Who could possibly support such a bill? Not the scientists, that’s for sure; and definitely not the public, unless we keep them as ignorant as possible. The corporations who love this bill are the commercial publishers who profit mightily from scientists’ work. And first among these is Elsevier, the gouging publisher scientists love to hate.

If passed, the Research Works Act (RWA) would prohibit the NIH’s public access policy and anything similar enacted by other federal agencies, locking publicly funded research behind paywalls. The result would be an ethical disaster: preventable deaths in developing countries, and an incalculable loss for science in the USA and worldwide. The only winners would be publishing corporations such as Elsevier (£724m profits on revenues of £2b in 2010 – an astounding 36% of revenue taken as profit).

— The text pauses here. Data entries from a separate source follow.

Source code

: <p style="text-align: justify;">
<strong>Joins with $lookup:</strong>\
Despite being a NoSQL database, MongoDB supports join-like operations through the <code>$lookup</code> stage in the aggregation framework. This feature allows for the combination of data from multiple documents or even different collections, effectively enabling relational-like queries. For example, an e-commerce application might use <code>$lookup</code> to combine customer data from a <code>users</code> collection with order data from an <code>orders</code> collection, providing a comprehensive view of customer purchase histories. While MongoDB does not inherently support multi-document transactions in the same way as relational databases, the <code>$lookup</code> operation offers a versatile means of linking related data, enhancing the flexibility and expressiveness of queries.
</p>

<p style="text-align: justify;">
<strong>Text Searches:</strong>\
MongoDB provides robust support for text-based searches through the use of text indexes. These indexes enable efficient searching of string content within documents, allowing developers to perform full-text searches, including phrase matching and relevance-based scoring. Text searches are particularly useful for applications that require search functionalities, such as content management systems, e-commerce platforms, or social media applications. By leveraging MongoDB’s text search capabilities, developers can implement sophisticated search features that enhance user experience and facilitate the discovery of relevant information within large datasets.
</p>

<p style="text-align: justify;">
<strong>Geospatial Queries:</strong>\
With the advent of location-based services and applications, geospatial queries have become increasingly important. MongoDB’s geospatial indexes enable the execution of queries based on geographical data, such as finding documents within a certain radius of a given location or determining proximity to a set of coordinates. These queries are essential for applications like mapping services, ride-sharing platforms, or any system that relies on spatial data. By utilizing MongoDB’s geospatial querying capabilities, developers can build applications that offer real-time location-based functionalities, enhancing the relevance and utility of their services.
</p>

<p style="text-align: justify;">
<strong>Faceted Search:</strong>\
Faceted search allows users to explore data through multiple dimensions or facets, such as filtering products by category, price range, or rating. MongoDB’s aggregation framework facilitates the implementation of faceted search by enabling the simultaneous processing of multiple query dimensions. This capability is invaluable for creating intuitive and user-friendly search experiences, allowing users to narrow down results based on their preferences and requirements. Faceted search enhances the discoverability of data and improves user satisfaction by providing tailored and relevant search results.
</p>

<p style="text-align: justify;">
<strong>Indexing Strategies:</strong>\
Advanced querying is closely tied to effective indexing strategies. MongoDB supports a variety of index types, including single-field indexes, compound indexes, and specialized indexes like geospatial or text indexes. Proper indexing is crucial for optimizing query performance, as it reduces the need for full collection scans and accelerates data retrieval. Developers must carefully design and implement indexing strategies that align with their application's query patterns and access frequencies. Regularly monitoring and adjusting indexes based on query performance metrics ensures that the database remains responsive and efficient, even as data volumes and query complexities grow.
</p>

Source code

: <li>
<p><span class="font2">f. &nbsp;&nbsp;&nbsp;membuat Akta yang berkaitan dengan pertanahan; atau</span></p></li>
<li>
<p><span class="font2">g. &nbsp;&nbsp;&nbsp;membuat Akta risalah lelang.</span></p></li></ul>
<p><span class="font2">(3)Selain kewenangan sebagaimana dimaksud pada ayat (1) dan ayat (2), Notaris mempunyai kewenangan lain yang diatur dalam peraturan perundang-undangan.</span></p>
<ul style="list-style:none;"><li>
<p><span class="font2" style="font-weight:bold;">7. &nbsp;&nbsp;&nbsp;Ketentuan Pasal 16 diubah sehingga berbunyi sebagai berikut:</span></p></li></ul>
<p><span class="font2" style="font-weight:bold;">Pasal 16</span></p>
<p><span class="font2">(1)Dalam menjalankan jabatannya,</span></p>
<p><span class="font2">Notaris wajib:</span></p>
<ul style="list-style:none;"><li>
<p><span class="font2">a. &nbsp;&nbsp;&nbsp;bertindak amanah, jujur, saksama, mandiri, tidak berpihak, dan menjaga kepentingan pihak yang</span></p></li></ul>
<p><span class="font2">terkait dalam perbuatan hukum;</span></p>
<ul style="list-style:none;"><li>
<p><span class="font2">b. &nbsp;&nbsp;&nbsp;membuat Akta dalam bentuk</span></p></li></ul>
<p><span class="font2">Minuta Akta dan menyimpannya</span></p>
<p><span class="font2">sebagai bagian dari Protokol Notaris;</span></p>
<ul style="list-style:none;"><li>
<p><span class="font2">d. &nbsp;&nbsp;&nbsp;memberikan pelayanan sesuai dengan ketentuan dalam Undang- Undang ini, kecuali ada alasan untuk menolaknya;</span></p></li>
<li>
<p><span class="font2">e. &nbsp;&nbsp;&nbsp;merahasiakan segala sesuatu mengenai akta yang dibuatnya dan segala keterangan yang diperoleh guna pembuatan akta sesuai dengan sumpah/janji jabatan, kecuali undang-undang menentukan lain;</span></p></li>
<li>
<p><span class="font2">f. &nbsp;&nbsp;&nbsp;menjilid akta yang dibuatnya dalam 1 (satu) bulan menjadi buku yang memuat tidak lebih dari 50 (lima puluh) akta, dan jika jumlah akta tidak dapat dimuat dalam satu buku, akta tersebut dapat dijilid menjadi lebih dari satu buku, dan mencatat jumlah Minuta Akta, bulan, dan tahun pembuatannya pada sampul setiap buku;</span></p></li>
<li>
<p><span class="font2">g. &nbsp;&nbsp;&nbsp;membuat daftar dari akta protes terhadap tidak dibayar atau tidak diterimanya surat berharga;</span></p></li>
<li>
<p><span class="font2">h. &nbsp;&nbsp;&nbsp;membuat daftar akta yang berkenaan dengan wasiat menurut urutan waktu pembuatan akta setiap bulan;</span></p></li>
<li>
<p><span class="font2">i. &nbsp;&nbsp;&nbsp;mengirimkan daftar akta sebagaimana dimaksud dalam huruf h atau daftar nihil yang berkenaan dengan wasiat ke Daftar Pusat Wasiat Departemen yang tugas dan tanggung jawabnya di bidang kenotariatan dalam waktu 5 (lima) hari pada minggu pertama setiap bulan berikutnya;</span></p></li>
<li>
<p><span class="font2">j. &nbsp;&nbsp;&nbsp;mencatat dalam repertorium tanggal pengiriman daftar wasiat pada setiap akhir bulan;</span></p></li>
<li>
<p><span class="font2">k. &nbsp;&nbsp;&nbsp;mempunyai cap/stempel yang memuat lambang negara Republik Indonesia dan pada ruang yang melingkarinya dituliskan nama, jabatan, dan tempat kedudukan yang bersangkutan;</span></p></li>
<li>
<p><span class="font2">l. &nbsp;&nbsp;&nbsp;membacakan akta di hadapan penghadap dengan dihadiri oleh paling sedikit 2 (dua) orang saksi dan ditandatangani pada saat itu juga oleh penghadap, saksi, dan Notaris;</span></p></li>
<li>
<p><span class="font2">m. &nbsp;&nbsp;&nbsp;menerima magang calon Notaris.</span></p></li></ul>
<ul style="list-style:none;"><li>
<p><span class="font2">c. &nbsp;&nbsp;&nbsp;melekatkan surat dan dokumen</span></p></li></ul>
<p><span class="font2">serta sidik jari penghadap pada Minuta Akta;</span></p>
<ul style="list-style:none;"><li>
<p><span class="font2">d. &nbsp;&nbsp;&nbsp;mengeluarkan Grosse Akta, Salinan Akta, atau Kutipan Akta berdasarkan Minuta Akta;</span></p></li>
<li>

Since Elsevier’s obscene additional profits would be drained from America to the company’s base in the Netherlands if this bill were enacted, what kind of American politician would support it? The RWA is co-sponsored by Darrell Issa (Republican, California) and Carolyn B. Maloney (Democrat, New York). In the 2012 election cycle, Elsevier and its senior executives made 31 donations to representatives: of these, two went to Issa and 12 to Maloney, including the largest individual contribution.

So Elsevier bought a couple of politicians to get their way. It’s typical unscrupulous behavior from this company; at least they stopped organizing arms trade fairs a few years ago, so we know their evil can be checked by sufficiently loud public opinion.

Tell your representatives to kill RWA. It’s another bill to benefit corporations that will harm science.